Skip to main content

Table 5 Data processing discussion

From: An industrial big data pipeline for data-driven analytics maintenance applications in large-scale smart manufacturing facilities

Requirement

Discussion

Legacy integration

The simulation shows JSON encoded RAT and SPT measurements in the message queue. It is apparent that legacy integration was successful given the RAT measurement originated from a legacy source, but now resides in the same format as SPT

Cross-network communication

The unified message queue shown in the simulation illustrates how messages from across devices and networks are assimilated after a successful ingestion process

Fault tolerance

Cloud computing provides a fault tolerant environment for data processing due to its ability to scale resources based on demand. The data pipeline simulation depicts a high-throughput cloud infrastructure with data processing and message queue components. It is implied that these components reside in a highly distributed cloud service that provides fault tolerance across multiple compute nodes. Furthermore, the simulation clearly shows how the message queue decouples the data ingestion from data processing. This promotes additional fault tolerance by protecting the ingestion process from faults that originate from data processing components

Extensibility

The simulation illustrates the aggregation and contextualisation component that is responsible for preparing data for analysis. This is one example of processing that may be required for time-series data. As new processing needs arise additional components can subscribe to the message queue subscription service and begin processing in parallel with other components.
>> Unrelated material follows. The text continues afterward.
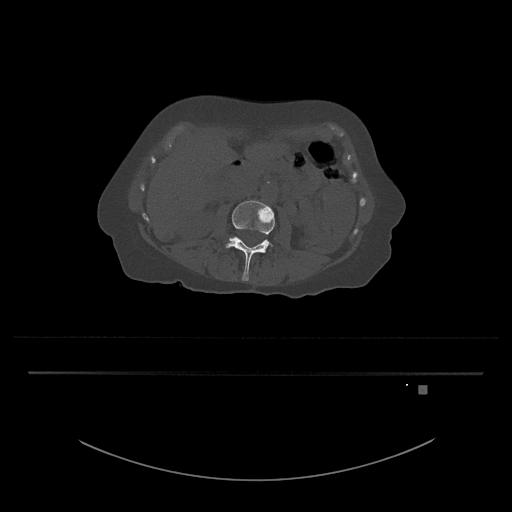
CT including the spine, one axial slice. Slice 424 of 797 in the series (ordered by position). Reconstruction kernel Br40s/3. 120 kVp. Bone window (W 1800 / L 400 HU). 512 × 512 image matrix, field of view 500 × 500 mm. Patient: female, 57 years. Case-level facts recorded for this patient, not image findings: primary cancer: cervical.
Outlined on this slice (semi-automatically segmented with operator editing):
- L3 vertebra: bounding box [x1, y1, x2, y2] px = [225, 200, 275, 281]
This extension is facilitated by the decoupling of processing components and message queue using the subscription service

Scalability

The data processing simulation inherits its scalability from its cloud infrastructure. Many of the benefits of cloud computing have already been discussed with regard to fault tolerance. These same load balancing features facilitate scalable data processing in the pipeline by scaling compute resources based on demand (i.e. amount of processing required)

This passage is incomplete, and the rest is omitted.